Armando Reynoso, originally purchased by the Braves from his Mexican professional team, was selected by the Rockies with the 58th pick in the expansion draft. Reynoso quickly became Colorado's best pitcher, posting a 3.1 WAR in the team's inaugural season. However, his career was quickly detoured by chronic arm injuries, otherwise he'd be higher on this list. The righty, who possessed an awesome pick-off move, did manage to put up 1.1 and 2.6 WAR seasons in 1995 (half year) and 1996.

The Rockies traded the plucky finesse pitcher to the Mets after the 1996 season for Jerry DiPoto as he became more expensive given his injury risk. Reynoso won a World Series ring with the Diamondbacks despite performing poorly in 2001, his last real MLB season. 

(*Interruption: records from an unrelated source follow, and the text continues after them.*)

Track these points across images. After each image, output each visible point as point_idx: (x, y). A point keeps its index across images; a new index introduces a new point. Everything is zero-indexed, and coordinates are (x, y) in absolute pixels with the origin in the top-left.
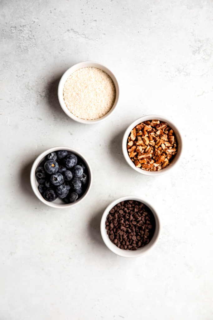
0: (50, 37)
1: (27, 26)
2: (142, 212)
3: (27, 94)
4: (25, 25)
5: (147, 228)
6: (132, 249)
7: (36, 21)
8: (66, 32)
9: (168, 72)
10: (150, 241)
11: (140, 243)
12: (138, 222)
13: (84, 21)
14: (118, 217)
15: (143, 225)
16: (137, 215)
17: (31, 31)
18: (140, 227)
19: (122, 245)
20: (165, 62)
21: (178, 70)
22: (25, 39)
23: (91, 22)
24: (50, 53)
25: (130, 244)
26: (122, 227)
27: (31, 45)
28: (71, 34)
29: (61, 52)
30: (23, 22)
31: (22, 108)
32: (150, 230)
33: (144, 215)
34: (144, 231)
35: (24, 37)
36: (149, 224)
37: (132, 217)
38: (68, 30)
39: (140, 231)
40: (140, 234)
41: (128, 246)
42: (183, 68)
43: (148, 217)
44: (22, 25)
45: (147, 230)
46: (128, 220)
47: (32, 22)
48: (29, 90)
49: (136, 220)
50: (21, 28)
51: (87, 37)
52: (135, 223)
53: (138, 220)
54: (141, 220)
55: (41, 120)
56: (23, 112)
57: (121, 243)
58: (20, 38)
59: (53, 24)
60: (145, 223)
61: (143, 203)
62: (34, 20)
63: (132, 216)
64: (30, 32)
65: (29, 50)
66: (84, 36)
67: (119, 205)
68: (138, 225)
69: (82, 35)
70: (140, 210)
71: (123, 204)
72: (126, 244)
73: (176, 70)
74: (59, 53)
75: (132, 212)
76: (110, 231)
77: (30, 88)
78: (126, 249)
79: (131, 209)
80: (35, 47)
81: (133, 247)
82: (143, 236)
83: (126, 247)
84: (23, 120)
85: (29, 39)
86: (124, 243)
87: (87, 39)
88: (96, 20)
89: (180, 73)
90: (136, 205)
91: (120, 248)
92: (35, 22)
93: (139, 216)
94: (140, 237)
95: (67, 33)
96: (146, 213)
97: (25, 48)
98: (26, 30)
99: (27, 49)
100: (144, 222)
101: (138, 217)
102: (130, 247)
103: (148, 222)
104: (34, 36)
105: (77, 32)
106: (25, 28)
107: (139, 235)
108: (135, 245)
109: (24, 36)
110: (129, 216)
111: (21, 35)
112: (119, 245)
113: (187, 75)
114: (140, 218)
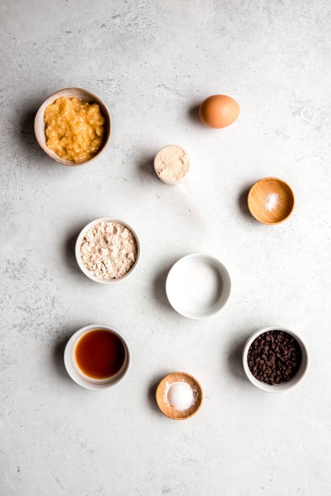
0: (139, 92)
1: (115, 80)
2: (290, 346)
3: (113, 152)
4: (113, 79)
5: (291, 365)
6: (268, 382)
7: (125, 74)
8: (156, 87)
9: (265, 134)
10: (290, 379)
11: (278, 379)
12: (283, 356)
13: (177, 77)
14: (263, 345)
15: (287, 361)
16: (284, 348)
17: (119, 85)
18: (283, 361)
19: (260, 374)
20: (263, 123)
21: (277, 132)
22: (112, 94)
23: (184, 78)
24: (138, 109)
25: (267, 377)
26: (264, 356)
27: (119, 101)
28: (162, 90)
29: (150, 108)
30: (111, 76)
31: (106, 168)
32: (293, 367)
33: (291, 350)
34: (287, 367)
35: (111, 92)
36: (294, 361)
37: (277, 349)
38: (159, 86)
39: (282, 367)
40: (281, 369)
41: (265, 378)
42: (282, 131)
43: (295, 354)
44: (109, 79)
45: (290, 368)
46: (273, 350)
47: (121, 76)
48: (114, 148)
49: (282, 352)
50: (108, 82)
51: (179, 93)
52: (279, 356)
53: (284, 354)
54: (287, 354)
55: (126, 181)
56: (107, 172)
57: (258, 374)
58: (107, 93)
59: (143, 78)
60: (290, 359)
61: (294, 337)
62: (123, 74)
63: (279, 348)
64: (118, 87)
65: (115, 105)
66: (176, 92)
67: (268, 333)
68: (282, 359)
69: (174, 92)
70: (288, 343)
71: (272, 333)
72: (263, 375)
73: (274, 132)
74: (149, 109)
75: (279, 344)
76: (251, 356)
77: (115, 146)
78: (261, 381)
79: (279, 340)
80: (123, 103)
81: (270, 381)
82: (285, 372)
83: (262, 379)
84: (106, 180)
85: (117, 94)
86: (261, 374)
87: (179, 96)
88: (189, 76)
89: (278, 135)
90: (287, 337)
91: (256, 377)
92: (123, 76)
93: (286, 349)
94: (281, 372)
95: (158, 88)
96: (294, 350)
97: (112, 103)
98: (114, 84)
99: (114, 105)
100: (289, 357)
101: (285, 351)
102: (266, 379)
103: (294, 359)
104: (122, 91)
105: (169, 88)
106: (112, 82)
107: (279, 370)
108: (272, 380)
109: (111, 90)
110: (276, 347)
111: (108, 89)
112: (255, 374)
113: (286, 138)
114: (286, 352)
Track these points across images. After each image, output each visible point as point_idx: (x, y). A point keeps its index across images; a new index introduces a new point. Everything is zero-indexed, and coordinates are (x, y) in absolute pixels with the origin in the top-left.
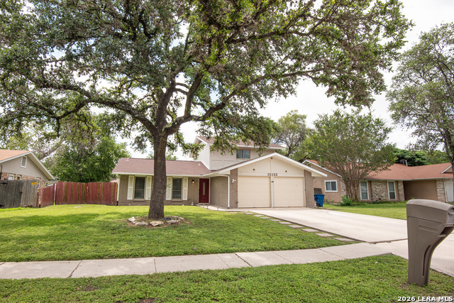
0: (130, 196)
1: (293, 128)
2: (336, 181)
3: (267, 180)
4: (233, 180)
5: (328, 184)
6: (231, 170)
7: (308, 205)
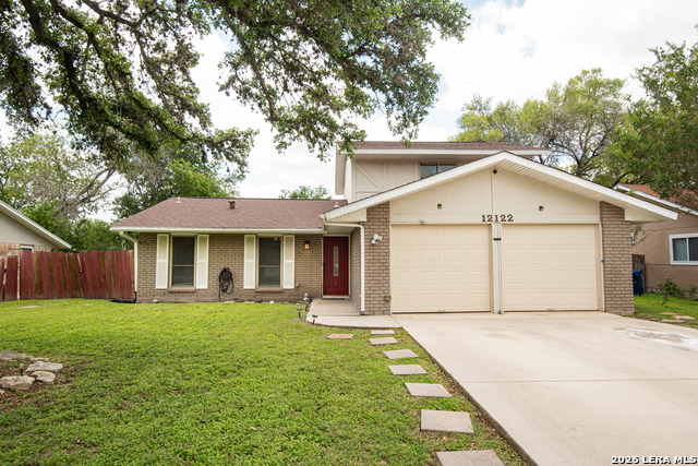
0: (162, 280)
1: (586, 112)
3: (482, 234)
4: (376, 237)
5: (679, 245)
6: (370, 210)
7: (612, 304)
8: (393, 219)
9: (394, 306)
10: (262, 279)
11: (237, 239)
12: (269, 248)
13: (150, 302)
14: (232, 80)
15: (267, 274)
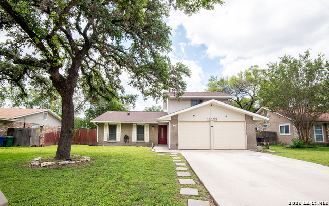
0: (106, 138)
2: (289, 124)
3: (207, 125)
4: (174, 125)
5: (282, 128)
6: (172, 117)
7: (250, 147)
8: (179, 120)
9: (180, 147)
10: (138, 139)
11: (130, 125)
12: (141, 128)
13: (102, 145)
14: (132, 82)
15: (139, 137)
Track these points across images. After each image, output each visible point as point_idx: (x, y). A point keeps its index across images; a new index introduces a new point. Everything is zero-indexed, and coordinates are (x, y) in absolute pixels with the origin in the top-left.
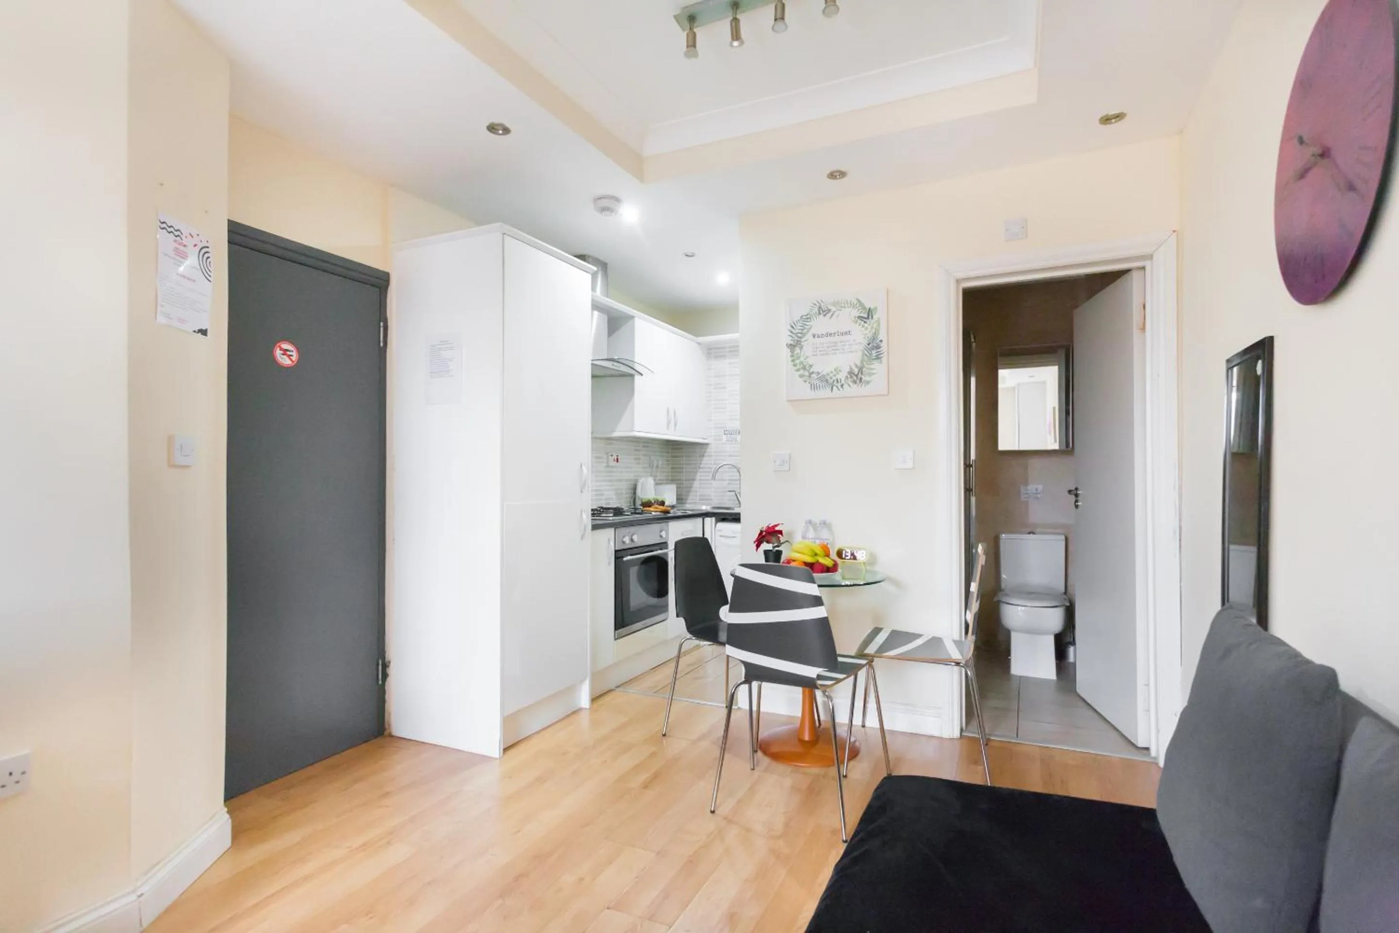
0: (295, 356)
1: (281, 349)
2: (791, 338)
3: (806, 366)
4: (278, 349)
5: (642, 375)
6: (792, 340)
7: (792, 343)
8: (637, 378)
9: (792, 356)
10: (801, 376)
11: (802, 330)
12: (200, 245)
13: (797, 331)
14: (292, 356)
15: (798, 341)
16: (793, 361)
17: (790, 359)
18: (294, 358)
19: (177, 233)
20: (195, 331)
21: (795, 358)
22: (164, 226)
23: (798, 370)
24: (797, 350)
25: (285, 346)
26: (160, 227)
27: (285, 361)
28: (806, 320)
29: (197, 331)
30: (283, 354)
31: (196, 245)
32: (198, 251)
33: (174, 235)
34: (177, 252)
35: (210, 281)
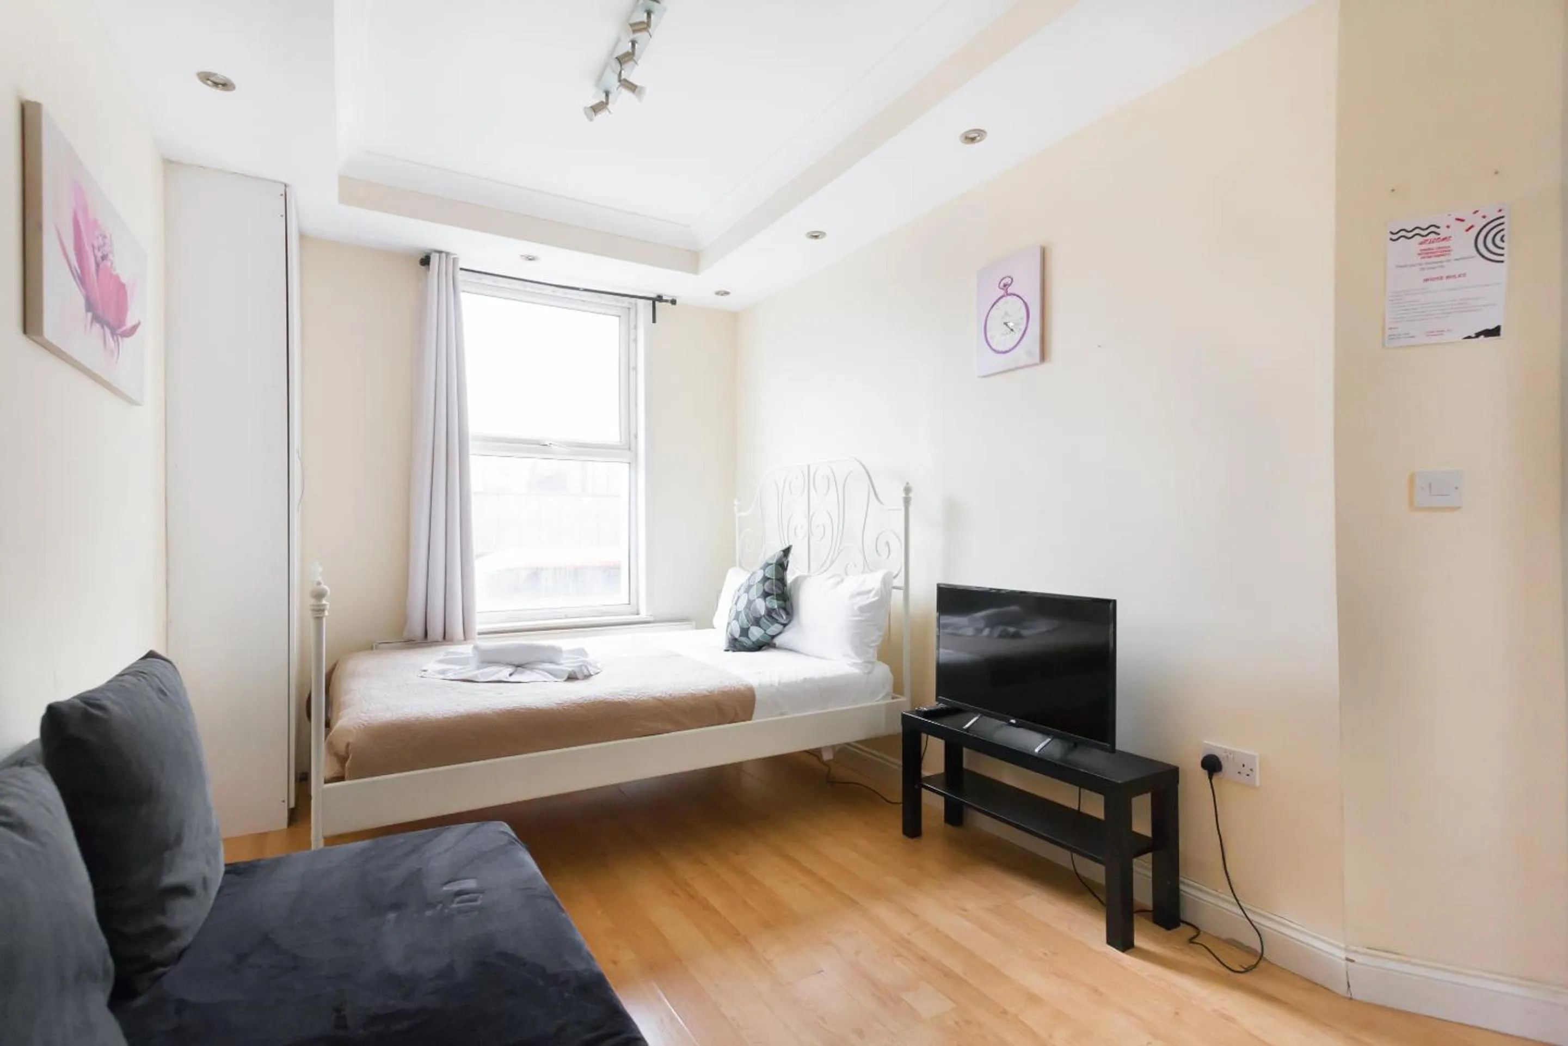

TOGB wrote a profile on Reynoso in Rockies Retro.

6. Marvin Freeman

Career WAR: 4.6 (8th)
Top Three Seasons: 4.6, 1994-1996 (T-8th)
Top Season: 4.0, 1994 (4th)
Average Rank: 6.67

Ladies and Gentleman, the single season ERA record holder for the Colorado Rockies! A 31 year-old Marvin Freeman was picked up off the scrap heap by the Rockies after the 1993 season, and though he only had one good season with the team, what a blaze of glory it was!

The imposing (6'7") righty was, quite frankly, amazing in 1994 for the Rockies. In only 112 innings (18 starts), Freeman went 10-2 with 67 Ks (2.91 K/BB) and a 2.80 ERA (3.84 FIP), worth 4.0 WAR!

Of course, in 1995 and 1996 everyone was reminded that Freeman wasn't actually this good (0.9 and -0.3 WAR) and he went away quietly--he was released at the waiver deadline in 1996.

7. John Thomson

Career WAR: 7.2 (5th)
Top Three Seasons: 4.8, 1997-1999 (7th)
Top Season: 2.7, 1997 (10th)
Average Rank: 7.33

Drafted by the Rockies in the 7th round in 1993, Thomson exceeded the production of 1992 2nd round draft pick Mark Thompson, who I often confuse him for. Thomson reached the big leagues in 1997 as a 23 year old and had immediate success, posting 2.7 WAR (7-9, 4.71 ERA) and following that up with another 2.7 WAR (8-11, 4.81) season in 1998.

Unfortunately, the injury bug bit Thomson hard after 1998, and he managed only half seasons in 1999 and 2001 with no season at all in 2000. Finally healthy in 2002, Thomson was traded at the July deadline with Mark Little to the Mets for a package that included Jay Payton. After the trade Thomson had a few injury-free years and performed well for the Rangers and the Braves, then was ultimately undone by more injuries. 

8. Jeff Francis

Career WAR: 6.2 (7th)
Top Three Seasons: 5.7, 2006-2008 (5th)
Top Season: 2.5, 2006 (13th)
Average Rank: 8.33

The 9th overall pick in the 2002 draft out of Canada, Jeff Francis moved rapidly through the Rockies' system and was with the big club by 2004 as a 23 year old. Francis finished sixth in the ROY voting in 2005, his first full season, then enjoyed two very nice years in 2006 and 2007.

The soft-tossing lefty equaled Ritz's and Astacio's franchise wins mark with his 17-9 record in 2007 (he had 2.2 WAR) and finished 9th in the Cy Young Award voting. However, he suffered a torn labrum after a tough 2008 and has been rehabbing the injury since then.

The Physicist has one year left on his contract ($5.75 million) with a $7 million club option for 2010. It will be interesting to see if Francis can ever return to his early form and make it worthwhile for the Rockies to exercise that option. I've taken a pretty pessimistic view on this injury from the start, so my money is that Francis will never contribute significantly to the team again. I would love to be proved wrong though.

Other great single seasons include Joe Kennedy's 2004 (4.7 WAR) and Roger Bailey's 1997 (3.2).

Career Underachievers: Mike Hampton (-1, though he was worth 2 WAR batting), Denny Neagle (1.1), Scott Elarton (-2.9), and Livan Hernandez (-1.2).

Others of note: Jimenez (3.4 and on his way to a place high on this list very soon), Darryl Kile (4.1), Jamey Wright (4.6), Shawn Chacon (2.2, but 3.9 as a starter), Josh Fogg (-0.6) Greg Reynolds (-1.5).